Комментарий ко всему этому я не стану прибавлять, и некогда: едем далее. Чрез станцию, с довольно высокой лесистой горы, перед нами разостлалось прекрасное, широкое озеро, с двумя островками, которых деревья отсвечивались в гладкой поверхности озера, с несколькими рыбачьими лодками, скользившими по спокойной влаге, с живописными берегами и приятно раскинутою на одном из них деревнею. Деревня сия населена Русскими крестьянами, и называется Красное Село, или Кюрюля3. Вид сего озера, с его островками и окрестностями, представляется одною из прекраснейших картин Клод-Лоррена.
Здесь, на следующей за Кюрюлею станции, мы сидим в просторном и очень опрятном домике, едим крупных и отменно вкусных раков; спутники мои разговаривают с Гастгебером, или содержателем станционной гостиницы, Финном, который сам одет весьма опрятно и говорит по-Русски так хорошо, что по выражениям и произношению, его можно б было принять за Русского уроженца. Жена его, природная Финляндка, пожилая женщина весьма приятного вида, не имеет ни одного признака общей физиономии туземцев: она черноволоса, и черты лица ее довольно правильны. Она также довольно хорошо изъясняется по-Русски. И между тем, вслушиваясь отчасти в разговор, я пишу к тебе сие письмо, которое окончу замечанием, приносящим честь распорядительности здешнего местного Правительства. По всем станциям Выборгской Губернии посажены Гастгеберы (по произношению Финнов - Кискиверы), или содержатели гостиниц, обязанные, под строгим наказанием, снабжать проезжих столом, постелью и всем, чего они потребуют, кроме излишеств и причуд роскоши, за весьма умеренную цену; на каждой станции привешана, за стеклом, такса всем сим предметам, за скрепою Г. Губернатора, и означена пеня, которой подвергается Гастгебер за уклонение от сей таксы. Желательно, чтоб и по всем Российским трактам было что-либо подобное в пользу проезжающих, и чтоб они не были долее обреченною добычею жадных трактирщиков... Но я заговорился с тобою. Лошади готовы, меня ждут. Прощай, до Выборга!
Письмо второе.
Выборг, 29-го Июня, утро.

▬▬▬▬▬▬▬▬▬▬

• [Задание A]: Оформите нумерованным списком строки записей от их начала до строки с «15: (123, 308)» включительно, пропустив пустые строки и не включая в ответ изображения.

Записи из набора данных

▬▬▬▬▬▬▬▬▬▬

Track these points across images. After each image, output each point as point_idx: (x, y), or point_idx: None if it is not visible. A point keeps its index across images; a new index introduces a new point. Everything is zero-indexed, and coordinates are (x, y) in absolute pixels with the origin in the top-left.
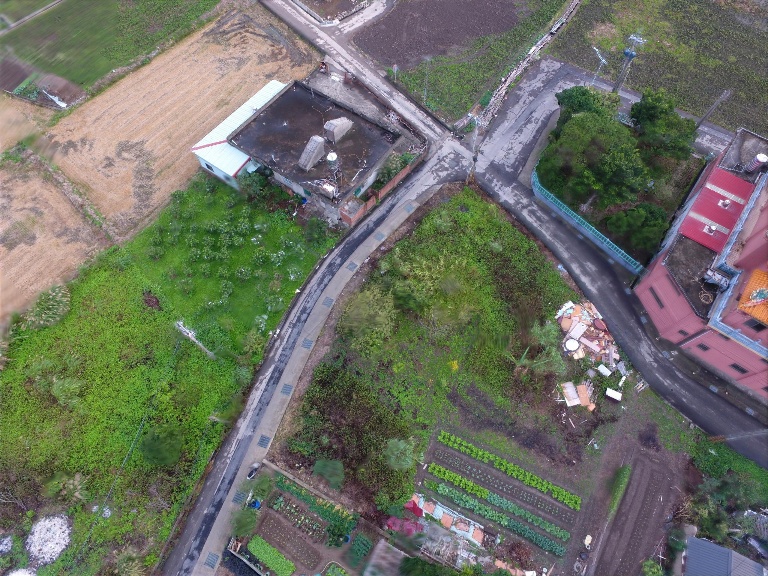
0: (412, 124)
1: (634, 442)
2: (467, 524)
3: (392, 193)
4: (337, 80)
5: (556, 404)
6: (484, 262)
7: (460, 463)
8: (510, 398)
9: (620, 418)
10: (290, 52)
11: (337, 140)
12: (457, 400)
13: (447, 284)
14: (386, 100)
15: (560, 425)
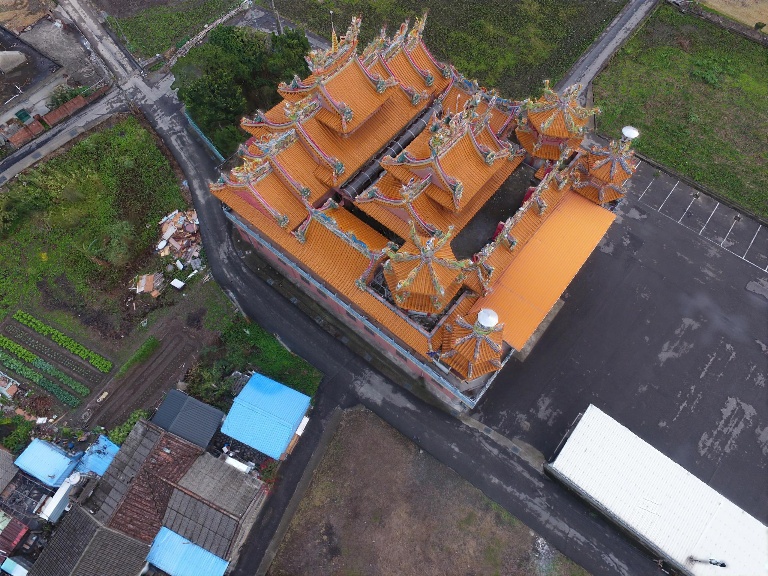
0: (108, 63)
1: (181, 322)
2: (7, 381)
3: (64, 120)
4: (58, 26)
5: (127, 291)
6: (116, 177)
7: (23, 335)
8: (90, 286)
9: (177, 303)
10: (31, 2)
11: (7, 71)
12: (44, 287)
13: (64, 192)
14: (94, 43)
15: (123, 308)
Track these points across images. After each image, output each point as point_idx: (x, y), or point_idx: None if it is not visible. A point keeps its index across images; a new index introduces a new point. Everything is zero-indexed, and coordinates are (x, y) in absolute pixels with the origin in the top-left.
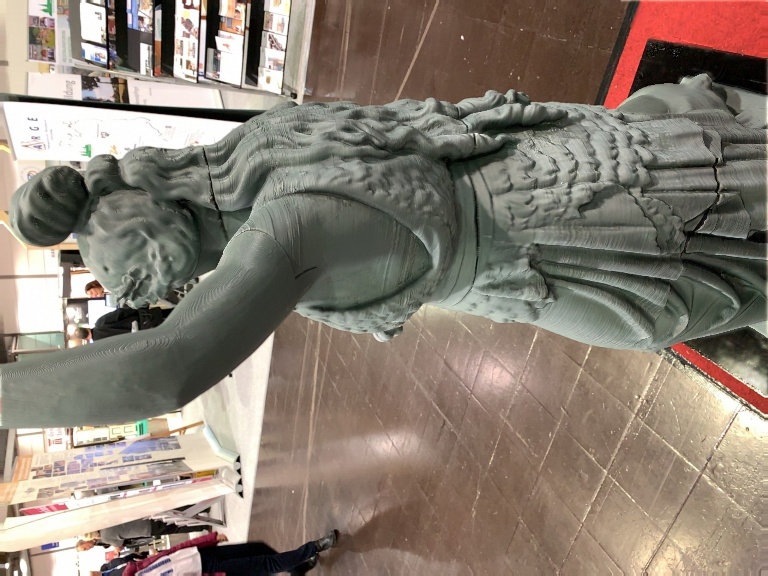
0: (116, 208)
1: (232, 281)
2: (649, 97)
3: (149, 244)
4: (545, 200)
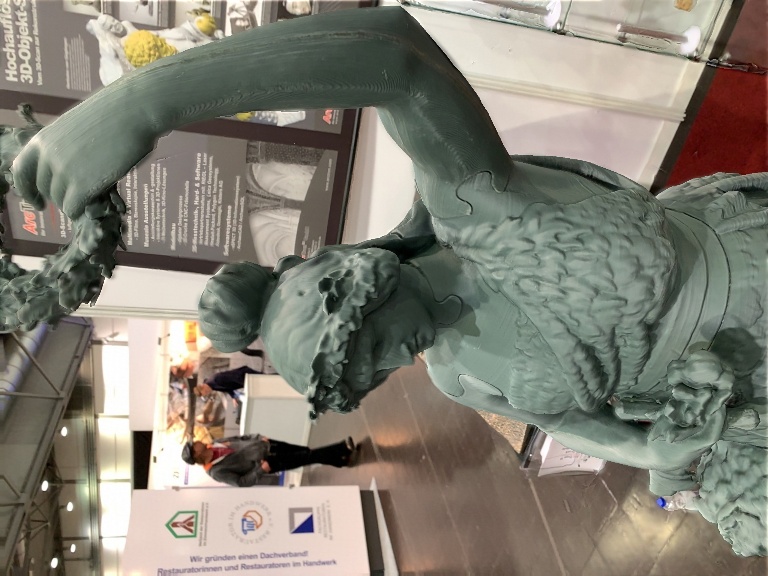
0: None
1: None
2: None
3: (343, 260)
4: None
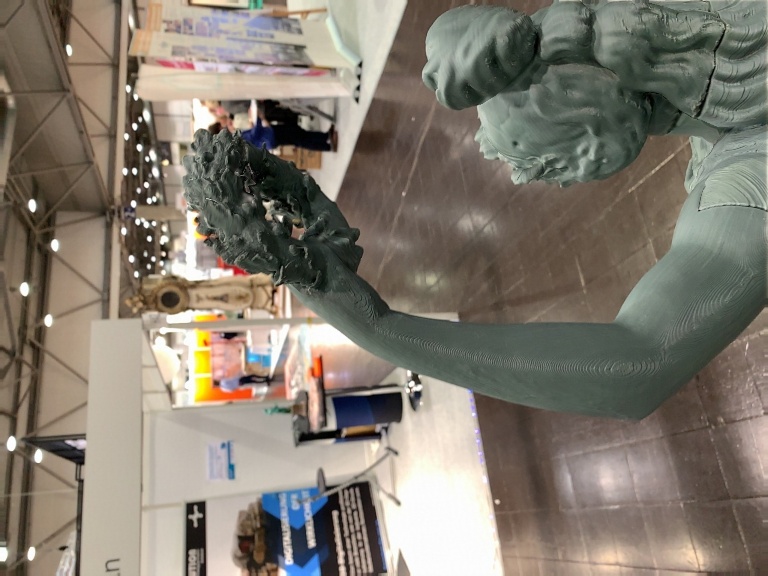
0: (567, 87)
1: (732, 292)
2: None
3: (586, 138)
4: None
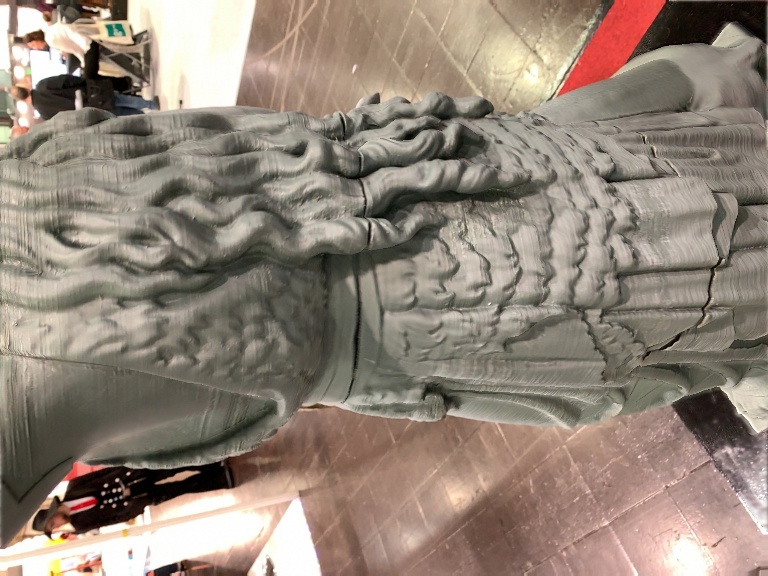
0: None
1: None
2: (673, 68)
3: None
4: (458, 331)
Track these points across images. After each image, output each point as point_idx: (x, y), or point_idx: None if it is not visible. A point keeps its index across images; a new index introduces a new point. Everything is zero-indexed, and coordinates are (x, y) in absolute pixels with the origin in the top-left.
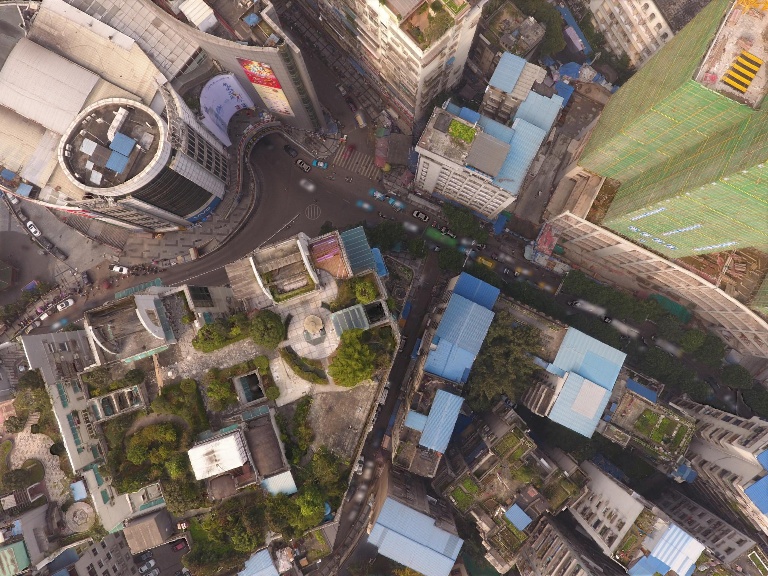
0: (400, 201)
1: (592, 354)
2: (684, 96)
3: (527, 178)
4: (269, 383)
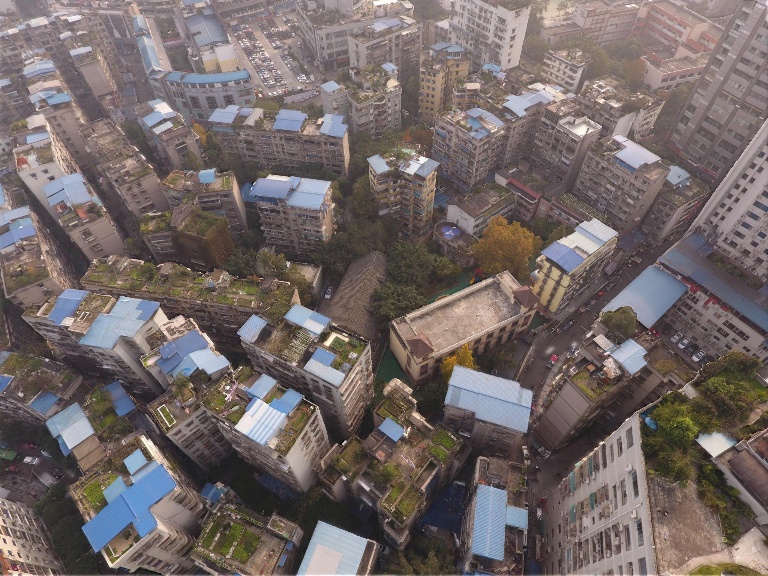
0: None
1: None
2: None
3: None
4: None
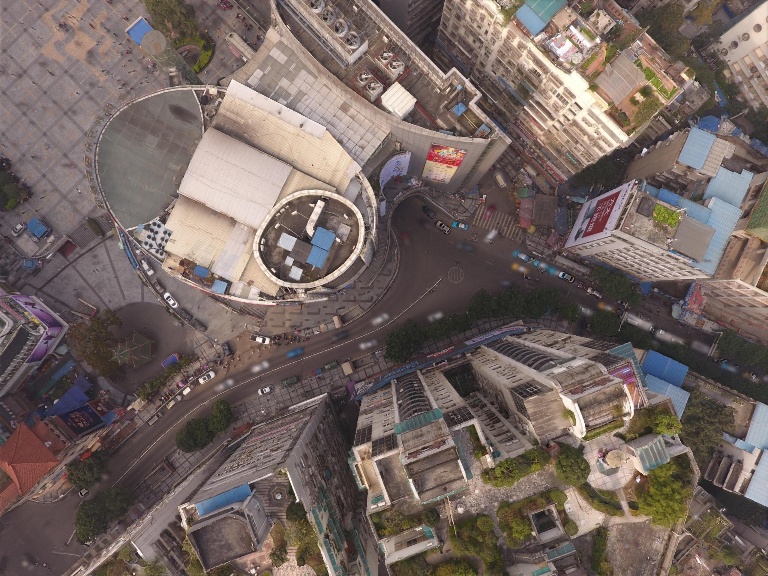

▬▬▬▬▬▬▬▬▬▬

• [Задание B]: Согласуются ли с текстом для чтения следующие утверждения: (i) деревня Красное Село населена русскими крестьянами; (ii) жена Гастгебера не говорит по-русски; (iii) такса на станциях скреплена Губернатором? На каждое ответьте «да» или «нет» и дословно приведите решающие слова текста.

• [Ожидаемый ответ A]:
1. Track these points across images. After each image, output each point as point_idx: (x, y), or point_idx: None if it is not visible. A point keeps its index across images; a new index introduces a new point. Everything is zero-indexed, and coordinates are (x, y) in absolute pixels with the origin in the top-left.
2. 0: (412, 124)
3. 1: (634, 442)
4. 2: (467, 524)
5. 3: (392, 193)
6. 4: (337, 80)
7. 5: (556, 404)
8. 6: (484, 262)
9. 7: (460, 463)
10. 8: (510, 398)
11. 9: (620, 418)
12. 10: (290, 52)
13. 11: (337, 140)
14. 12: (457, 400)
15. 13: (447, 284)
16. 14: (386, 100)
17. 15: (560, 425)
18. 0: (108, 63)
19. 1: (181, 322)
20. 2: (7, 381)
21. 3: (64, 120)
22. 4: (58, 26)
23. 5: (127, 291)
24. 6: (116, 177)
25. 7: (23, 335)
26. 8: (90, 286)
27. 9: (177, 303)
28. 10: (31, 2)
29. 11: (7, 71)
30. 12: (44, 287)
31. 13: (64, 192)
32. 14: (94, 43)
33. 15: (123, 308)

• [Ожидаемый ответ B]:
(i) Да: «Деревня сия населена Русскими крестьянами».
(ii) Нет: «Она также довольно хорошо изъясняется по-Русски».
(iii) Да: «за скрепою Г. Губернатора».